Note also that alt.design, as yet, has no corresponding property handling, but corresponding properties must be defined in a particular way in the list of properties.
What happens when
the width is, as yet, unresolved, because it depends upon the
resolution of the width of a reference area in the Area Tree? The value is not
undefined, just unresolved. When the FO Tree interacts with the
Area Tree, the length will be resolved. But the Area Tree may be re-laid,
in which case the value will revert to unresolved.
It may be good to create a sample FO document that would exhibit what you're saying above. Hopefully something that shows a important feature that would clearly fail if we don't take into account the Area Tree while resolving properties. That would help clarify things, and we can use it for testing.
The resolution of properties within the FO Tree has
dependencies on the resolution of areas in the Area Tree.
Yes, that appears in Section 3.1 of the spec under
Conceptual Procedure:
"Unless otherwise specified, processing a formatting object creates areas and returns them to its parent to be placed in the area tree....The formatting object supplies parameters to its children based on the traits of areas already in the area tree, possibly including areas generated by the formatting object or its ancestors."
Our changes to property resolution will (probably? eventually?)
definitely, absolutely
need to take this into account.
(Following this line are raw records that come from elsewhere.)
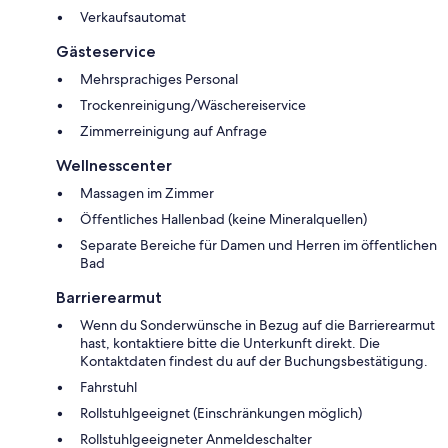
Verkaufsautomat
Gästeservice
Mehrsprachiges Personal
Trockenreinigung/Wäschereiservice
Zimmerreinigung auf Anfrage
Wellnesscenter
Massagen im Zimmer
Öffentliches Hallenbad (keine Mineralquellen)
Separate Bereiche für Damen und Herren im öffentlichen
Bad
Barrierearmut
Wenn du Sonderwünsche in Bezug auf die Barrierearmut
hast, kontaktiere bitte die Unterkunft direkt. Die
Kontaktdaten findest du auf der Buchungsbestätigung.
Fahrstuhl
Rollstuhlgeeignet (Einschränkungen möglich)
Rollstuhlgeeigneter Anmeldeschalter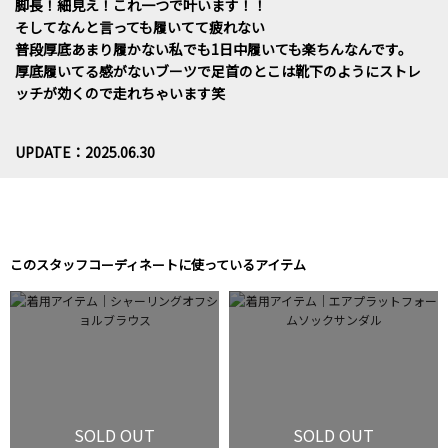
脚長！細見え！これ一つで叶います！！
そしてなんと言っても履いてて疲れない
普段厚底あまり履かない私でも1日中履いても楽ちんなんです。
厚底履いてる感がないブーツで足首のとこは靴下のようにストレ
ッチが効くので走れちゃいます笑
UPDATE：2025.06.30
このスタッフコーディネートに使っているアイテム
SOLD OUT
SOLD OUT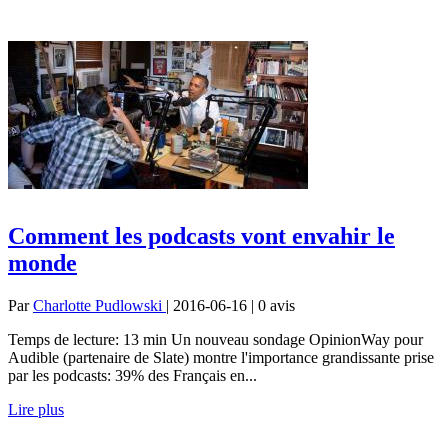
Comment les podcasts vont envahir le
monde
Par
Charlotte Pudlowski
| 2016-06-16 | 0
avis
Temps de lecture: 13 min Un nouveau sondage OpinionWay pour
Audible (partenaire de Slate) montre l'importance grandissante prise
par les podcasts: 39% des Français en...
Lire plus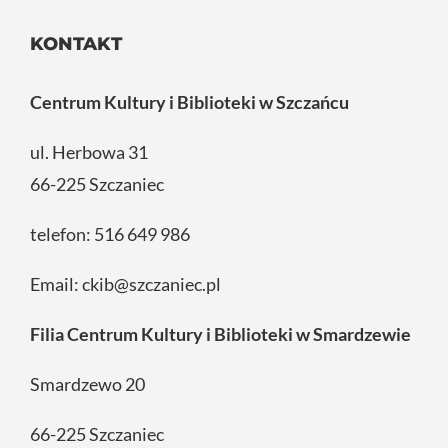
KONTAKT
Centrum Kultury i Biblioteki w Szczańcu
ul. Herbowa 31
66-225 Szczaniec
telefon:
516 649 986
Email:
ckib@szczaniec.pl
Filia Centrum Kultury i Biblioteki w Smardzewie
Smardzewo 20
66-225 Szczaniec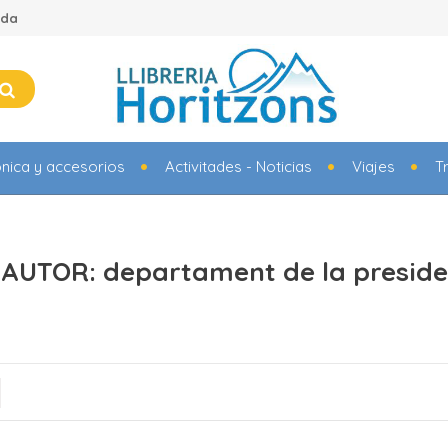
ada
ónica y accesorios
Activitades - Noticias
Viajes
T
AUTOR: departament de la preside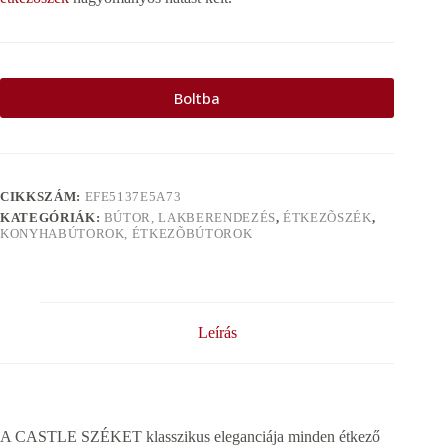
Boltba
CIKKSZÁM:
EFE5137E5A73
KATEGÓRIÁK:
BÚTOR, LAKBERENDEZÉS
,
ÉTKEZÕSZÉK
,
KONYHABÚTOROK, ÉTKEZÕBÚTOROK
Leírás
A CASTLE SZÉKET klasszikus eleganciája minden étkező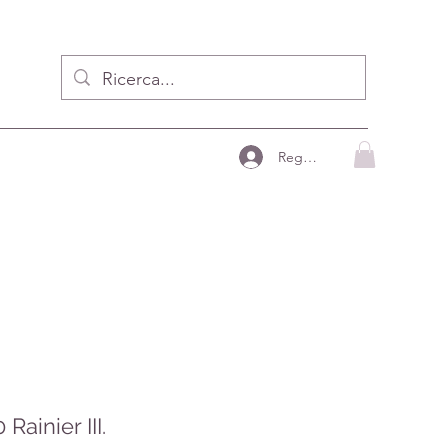
Registrzion
Rainier III.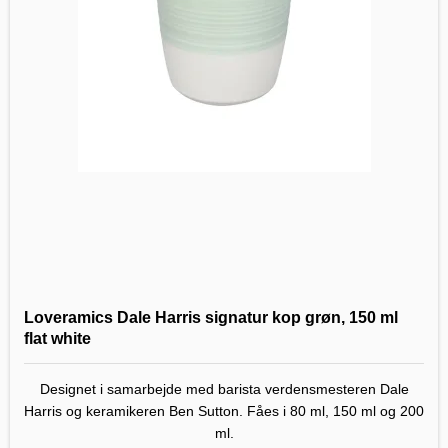
Loveramics Dale Harris signatur kop grøn, 150 ml
flat white
Designet i samarbejde med barista verdensmesteren Dale
Harris og keramikeren Ben Sutton. Fåes i 80 ml, 150 ml og 200
ml.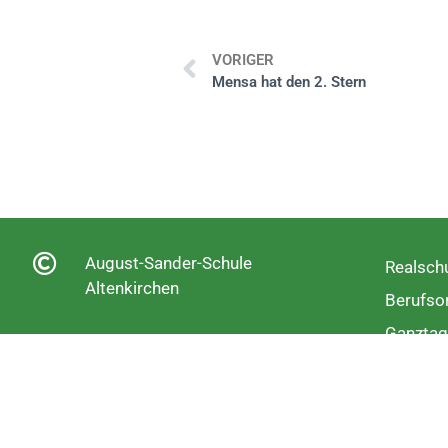
VORIGER
Mensa hat den 2. Stern
August-Sander-Schule
Realschu
Altenkirchen
Berufsor
Ganztag
Fachobe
First
thing's first though--I think we need to stop using
string constants for properties in HEAD, and move out
the property manager references from the renderers and
layout (and Area Tree, possibly).
As I've said before, we've tried the "first things first" approach before - it's called FOP 0.*.*. FOP 1.0 *must* be so designed that it can be fully conformant, even if it isn't in the first releases. We cannot get into a position where another redesign is needed to get to conformance.